Direct detection of the relative strength of Rashba and Dresselhaus spin-orbit interaction: Utilizing the SU(2) symmetry

TL;DR

This paper introduces a straightforward method to measure the relative strengths of Rashba and Dresselhaus spin-orbit interactions in quantum wells by analyzing asymmetries in critical gate voltages linked to SU(2) symmetry, supported by numerical simulations.

Contribution

The paper presents a novel, gate-voltage-based approach to determine the ratio of Rashba and Dresselhaus spin-orbit coupling strengths without directional dependence, applicable to various nanostructures.

Findings

Critical gate voltages reveal SU(2) symmetry points.

Maximum spin relaxation times indicate spin-orbit ratio.
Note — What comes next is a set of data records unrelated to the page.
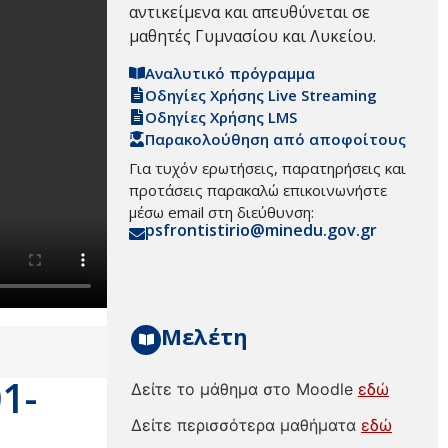
αντικείμενα και απευθύνεται σε
μαθητές Γυμνασίου και Λυκείου.
Αναλυτικό πρόγραμμα
Οδηγίες Χρήσης Live Streaming
Οδηγίες Χρήσης LMS
Παρακολούθηση από αποφοίτους
Για τυχόν ερωτήσεις, παρατηρήσεις και
προτάσεις παρακαλώ επικοινωνήστε
μέσω email στη διεύθυνση:
psfrontistirio@minedu.gov.gr
Μελέτη
1-
Δείτε το μάθημα στο Moodle
εδώ
Δείτε περισσότερα μαθήματα
εδώ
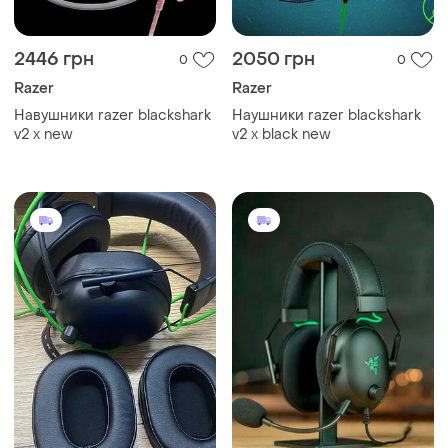
2446 грн
2050 грн
0
0
Razer
Razer
Навушники razer blackshark
Наушники razer blackshark
v2 x new
v2 x black new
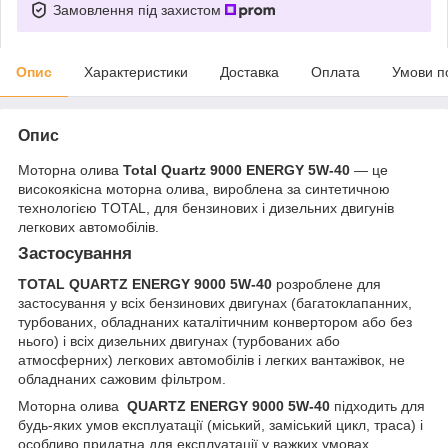
Замовлення під захистом
Опис
Характеристики
Доставка
Оплата
Умови п
Опис
Моторна олива
Total Quartz 9000 ENERGY 5W-40
— це
високоякісна моторна олива, вироблена за синтетичною
технологією TOTAL, для бензинових і дизельних двигунів
легкових автомобілів.
Застосування
TOTAL QUARTZ ENERGY 9000 5W-40
розроблене для
застосування у всіх бензинових двигунах (багатоклапанних,
турбованих, обладнаних каталітичним конвертором або без
нього) і всіх дизельних двигунах (турбованих або
атмосферних) легкових автомобілів і легких вантажівок, не
обладнаних сажовим фільтром.
Моторна олива
QUARTZ ENERGY 9000 5W-40
підходить для
будь-яких умов експлуатації (міський, заміський цикл, траса) і
особливо придатна для експлуатації у важких умовах.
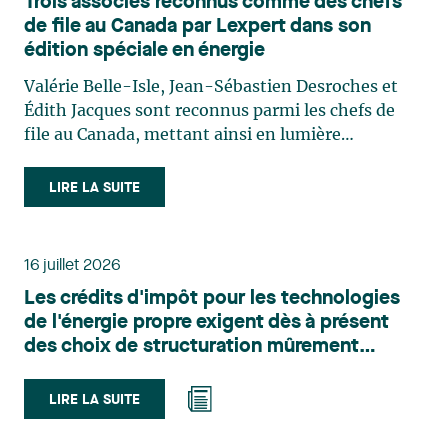
Trois associés reconnus comme des chefs
de file au Canada par Lexpert dans son
édition spéciale en énergie
Valérie Belle-Isle, Jean-Sébastien Desroches et
Édith Jacques sont reconnus parmi les chefs de
file au Canada, mettant ainsi en lumière
l'excellence et le rôle stratégique du cabinet dans
le domaine du droit des technologies. Valérie
LIRE LA SUITE
Belle-Isle est associée au sein du groupe de droit
administratif de Lavery. Sa pratique porte
principalement sur le droit de l’environnement,
16 juillet 2026
l’urbanisme, l’aménagement et le développement
Les crédits d'impôt pour les technologies
du territoire. Elle conseille et représente une
de l'énergie propre exigent dès à présent
clientèle publique et privée dans le cadre d’enjeux
des choix de structuration mûrement
touchant notamment les obligations
réfléchis
environnementales, l’obtention d’autorisations
et de permis, l’application et la contestation de
LIRE LA SUITE
règlements d’urbanisme, ainsi que les dossiers
d’expropriation. Elle accompagne également les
Method validated through numerical calculations.

Abstract

We propose a simple method to detect the relative strength of Rashba and Dresselhaus spin-obit interactions in quantum wells (QWs) without relying on the directional-dependent physical quantities. This method utilize the asymmetry of critical gate voltages that leading to the remarkable signals of SU(2) symmetry, which happens to reflect the intrinsic structure inversion asymmetry of the QW. We support our proposal by the numerical calculation of in-plane relaxation times based on the self-consistent eight-band Kane model. We find that the two different critical gate voltages leading to the maximum spin relaxation times [one effect of the SU(2) symmetry] can simply determine the ratio of the coefficients of Rashba and Dresselhaus terms. Our proposal can also be generalized to extract the relative strengths of the spin-orbit interactions in quantum wire and quantum dot structures.